The music industry seems fairly aggressive in taking legal action against children when they break the licence terms of copyright material. I think it would be good to teach children about how the IP industry really works.

It seems to me that you could have a school project that involves an entire year level (maybe 100 students depending on the size of the school) each of whom can produce copyright material (everything they do in art and English classes would be suitable as a start). Then they could register their work (make digital photographs and then store them in a school database that records the entry date) and sue anyone who infringes their work.

Every student would receive licence fees for their work, but if they are sued for infringement they would have to pay all revenue plus damages. Other students could work as lawyers and take a portion of the proceeds of any successful law suit, and finally some students could run recording companies and spend their time hunting for infringing work for the purpose of launching legal action.

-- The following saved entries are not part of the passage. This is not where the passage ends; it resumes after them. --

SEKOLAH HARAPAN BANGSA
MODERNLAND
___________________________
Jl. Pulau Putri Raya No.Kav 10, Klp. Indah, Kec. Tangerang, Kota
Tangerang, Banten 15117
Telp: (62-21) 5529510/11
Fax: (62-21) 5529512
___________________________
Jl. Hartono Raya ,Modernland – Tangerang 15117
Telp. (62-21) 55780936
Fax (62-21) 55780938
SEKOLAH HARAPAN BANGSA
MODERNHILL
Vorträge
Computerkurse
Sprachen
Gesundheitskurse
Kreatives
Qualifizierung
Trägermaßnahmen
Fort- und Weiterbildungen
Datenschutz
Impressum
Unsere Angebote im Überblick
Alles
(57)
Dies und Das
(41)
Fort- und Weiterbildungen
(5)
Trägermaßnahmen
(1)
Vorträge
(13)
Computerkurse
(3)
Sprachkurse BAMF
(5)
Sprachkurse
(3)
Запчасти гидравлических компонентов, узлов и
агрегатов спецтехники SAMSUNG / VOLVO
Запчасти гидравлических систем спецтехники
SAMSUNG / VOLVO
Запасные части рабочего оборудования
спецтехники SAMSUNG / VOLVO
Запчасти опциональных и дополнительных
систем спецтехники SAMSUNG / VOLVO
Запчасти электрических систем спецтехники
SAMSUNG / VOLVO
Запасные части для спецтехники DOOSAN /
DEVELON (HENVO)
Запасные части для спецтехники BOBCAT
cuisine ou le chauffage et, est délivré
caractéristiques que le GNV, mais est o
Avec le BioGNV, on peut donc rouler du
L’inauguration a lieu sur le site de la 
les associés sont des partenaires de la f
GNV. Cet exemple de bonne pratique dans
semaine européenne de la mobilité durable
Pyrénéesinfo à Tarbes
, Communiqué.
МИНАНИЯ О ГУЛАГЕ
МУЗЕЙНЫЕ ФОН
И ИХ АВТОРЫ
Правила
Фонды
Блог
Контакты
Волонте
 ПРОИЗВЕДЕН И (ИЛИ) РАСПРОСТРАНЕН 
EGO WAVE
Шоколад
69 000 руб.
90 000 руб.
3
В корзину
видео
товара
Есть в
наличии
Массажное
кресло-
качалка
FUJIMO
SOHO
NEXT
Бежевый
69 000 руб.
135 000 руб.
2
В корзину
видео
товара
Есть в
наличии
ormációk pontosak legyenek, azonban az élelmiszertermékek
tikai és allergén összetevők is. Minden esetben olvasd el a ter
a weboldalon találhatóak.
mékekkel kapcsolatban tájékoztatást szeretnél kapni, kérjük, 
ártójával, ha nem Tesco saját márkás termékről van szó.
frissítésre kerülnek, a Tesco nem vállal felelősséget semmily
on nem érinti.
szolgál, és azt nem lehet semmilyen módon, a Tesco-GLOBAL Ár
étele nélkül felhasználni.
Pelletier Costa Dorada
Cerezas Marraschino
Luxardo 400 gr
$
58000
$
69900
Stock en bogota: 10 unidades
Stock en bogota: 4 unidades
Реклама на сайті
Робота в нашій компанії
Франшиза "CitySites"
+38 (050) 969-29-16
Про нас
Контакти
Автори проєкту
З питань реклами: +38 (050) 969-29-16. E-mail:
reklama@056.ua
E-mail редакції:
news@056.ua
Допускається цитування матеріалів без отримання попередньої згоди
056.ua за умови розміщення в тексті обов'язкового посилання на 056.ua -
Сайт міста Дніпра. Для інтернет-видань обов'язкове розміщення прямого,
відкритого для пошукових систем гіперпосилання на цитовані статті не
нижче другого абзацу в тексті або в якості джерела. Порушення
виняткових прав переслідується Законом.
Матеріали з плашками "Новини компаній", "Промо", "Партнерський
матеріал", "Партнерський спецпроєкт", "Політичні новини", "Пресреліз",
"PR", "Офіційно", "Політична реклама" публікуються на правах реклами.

In terms of the licence fees paid, this could be done by just allocating a fixed value per item to each student as a way to get the system running without regard to the fact that some students just aren’t able to create good art. It could however have a large portion of the value coming from what other students choose to spend, every student gets to “spend” $10 per week on art and they can choose from the database what they want to “buy” copies of. The most popular art could then be printed on every notice-board in the school as an incentive for students to vote with their play-money for something that they don’t mind seeing all the time. It’s obvious that popularity would be a significant factor in the success of some artists, but that’s OK, a casual review of the chart topping music reveals that it’s quite obviously not created by the world’s best musicians so it seems that rewarding popularity rather than skill just adds some realism.

One possibility would be to allow the students to elect representatives to create their own IP laws. It would be interesting to see how the IP laws voted on by representatives of the students (who are all in some way involved with the process of creating, buying, selling, and distributing artistic products) differ from those which we have foisted upon us in the real-world. Also an interesting possibility would be to allow corruption in the election process and observe how the results differ from year levels where corruption is not permitted. I expect that teaching children how political corruption works would be a little controversial, but it’s nothing that they can’t learn from reading news reports about what the “entertainment” industry is really doing. Really being a corrupt politician for a school project shouldn’t be as bad as playing a murderer in a school play!

Naturally this couldn’t be done with real money, but giving higher marks at the end of the year to the students who accumulate the most play money would be quite reasonable. I don’t think that there would be a problem with giving higher marks to a student who succeeded through political corruption – as long as they gave a good written report of how they did so and the implications for society.

Please note that I am not suggesting this for a subject that is used for university entrance, I think it would be a good project for years 8-10 which in Australia have no relevance to university entrance. So the marks would just be letters on a bit of paper that might make parents happy or unhappy and otherwise mean nothing.

I anticipate responses from people who believe that educating children about how the world works is not appropriate for a school. Such people are never going to convince me, but if anyone thinks that they can make a good point to convince some of the readers then I encourage them to write it up in the comments section if it’s short or on their own blog if it’s longer.